Yields were lower by four to nine basis points as of 3 p.m. in New York, with the 10-year lower by 8.5 basis points at 2.1 percent, below closing levels since Nov. 10. It fell below the 2.177 percent level marking the midpoint of its climb from Nov. 9 to Dec. 15.

Drivers included fading confidence in tax reform, North Korean missile tests, Sunday's first-round French election and a spate of weak U.S. economic data including March housing starts reported on Tuesday.

• "The unwind of this trade is painful to all funds who sold Treasuries vs buying stocks and now don't know what to do," said Michael Franzese, trader at MCAP

• Yields declined concurrently with U.S. equity benchmarks following Guardian report that U.S. military is considering shooting down North Korean missile tests; UST futures volumes surged as Monday's highs for June TY contract were exceeded, with nearly 52k contracts traded over 10 minutes at 11:30am EDT

• Below 2.177 percent, 10Y may find yield support at 2.1325 percent (38.2 percent retracement of its selloff from post-Brexit lows on July 9 to its 2016 high on Dec. 15), then at 2.068 percent (61.8 percent retracement of Nov. 9-Dec. 15 selloff)

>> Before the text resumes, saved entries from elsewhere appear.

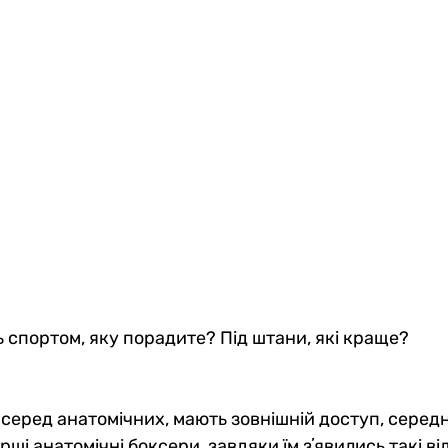
 спортом, яку порадите? Під штани, які краще?
 серед анатомічних, мають зовнішній доступ, серед
рші анатомічні боксери, завдяки їм зʼявились такі ві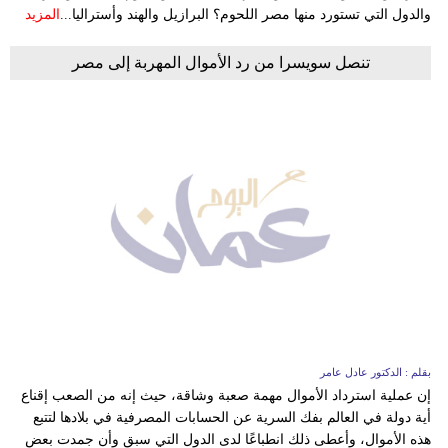
والدول التي تستورد منها مصر اللحوم؟ البرازيل والهند وأستراليا...
المزيد
تنصل سويسرا من رد الأموال المهربة إلى مصر
بقلم : الدكتور عادل عامر
إن عملية استرداد الأموال مهمة صعبة وشاقة، حيث إنه من الصعب إقناع
أية دولة في العالم بفك السرية عن الحسابات المصرفية في بلادها لتتبع
هذه الأموال، وأعطى ذلك انطباعًا لدى الدول التي سبق وأن جمدت بعض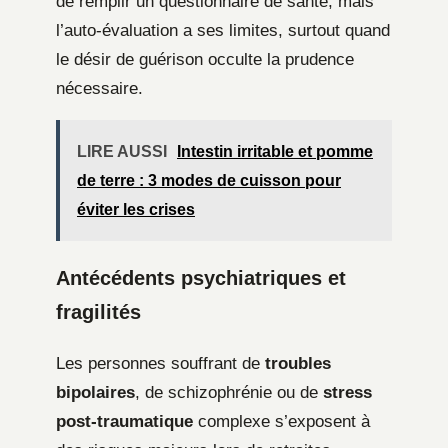
de remplir un questionnaire de santé, mais
l’auto-évaluation a ses limites, surtout quand
le désir de guérison occulte la prudence
nécessaire.
LIRE AUSSI
Intestin irritable et pomme
de terre : 3 modes de cuisson pour
éviter les crises
Antécédents psychiatriques et
fragilités
Les personnes souffrant de
troubles
bipolaires
, de schizophrénie ou de
stress
post-traumatique
complexe s’exposent à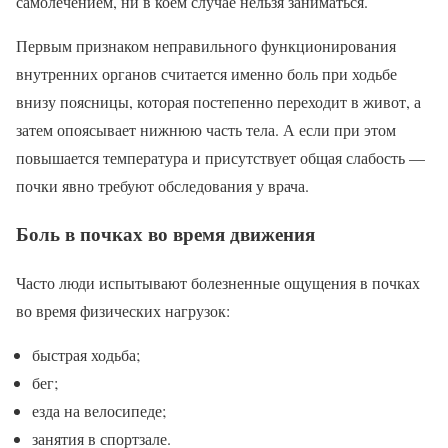
самолечением, ни в коем случае нельзя заниматься.
Первым признаком неправильного функционирования
внутренних органов считается именно боль при ходьбе
внизу поясницы, которая постепенно переходит в живот, а
затем опоясывает нижнюю часть тела. А если при этом
повышается температура и присутствует общая слабость —
почки явно требуют обследования у врача.
Боль в почках во время движения
Часто люди испытывают болезненные ощущения в почках
во время физических нагрузок:
быстрая ходьба;
бег;
езда на велосипеде;
занятия в спортзале.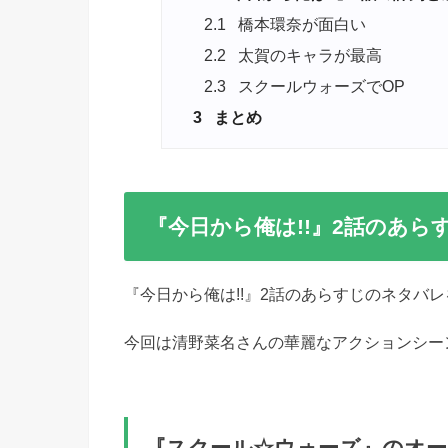
2.1
橋本環奈が面白い
2.2
太賀のキャラが最高
2.3
スクールウォーズでOP
3
まとめ
『今日から俺は!!』2話のあら
『今日から俺は!!』2話のあらすじのネタバ
今回は清野菜名さんの華麗なアクションシー
『スクール☆ウォーズ』のオ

• UST yields declined concurrently with U.K. gilt yields during European trading, when the U.K. 10Y yield traded under 1 percent for the first time since October before rebounding with the pound following Prime Minister May's call for an early general election in June

• Treasury yields briefly stabilized as gilt yields rebounded, then resumed their declines; U.S. 10Y and 30Y yield spreads vs U.K. counterparts narrowed, with the 10Y spread approaching lowest level since mid-February

• Gains for Treasuries have pushed various momentum measures to levels strategists called overbought, suggesting that additional yield declines will be hard-won

• Citigroup's price momentum studies "are deeply overbought in rates — a sign in our view that a lot of the post-election shorts have covered these past few months," strategist William O'Donnell said in note; still "under the right conditions the 2017 bull trend could continue"

• JPMorgan's weekly Treasury Client Survey found fewer shorts among active clients (10 percent versus 30 percent last week), where longs increased to 30 percent from 10 percent, flipping the group back to net long

• Treasuries advanced despite resurgent corporate bond issuance; five issuers were expected to price $11.2b, led by JPMorgan and Citi $benchmarks

• TIPS breakevens fell to fresh YTD lows, 5Y breakeven to 1.75 percent, lowest since Nov. 29, 30Y to 1.99 percent, lowest since U.S. Election Day Nov. 8; Treasury is slated to auction $16b of 5Y TIPS on Thursday.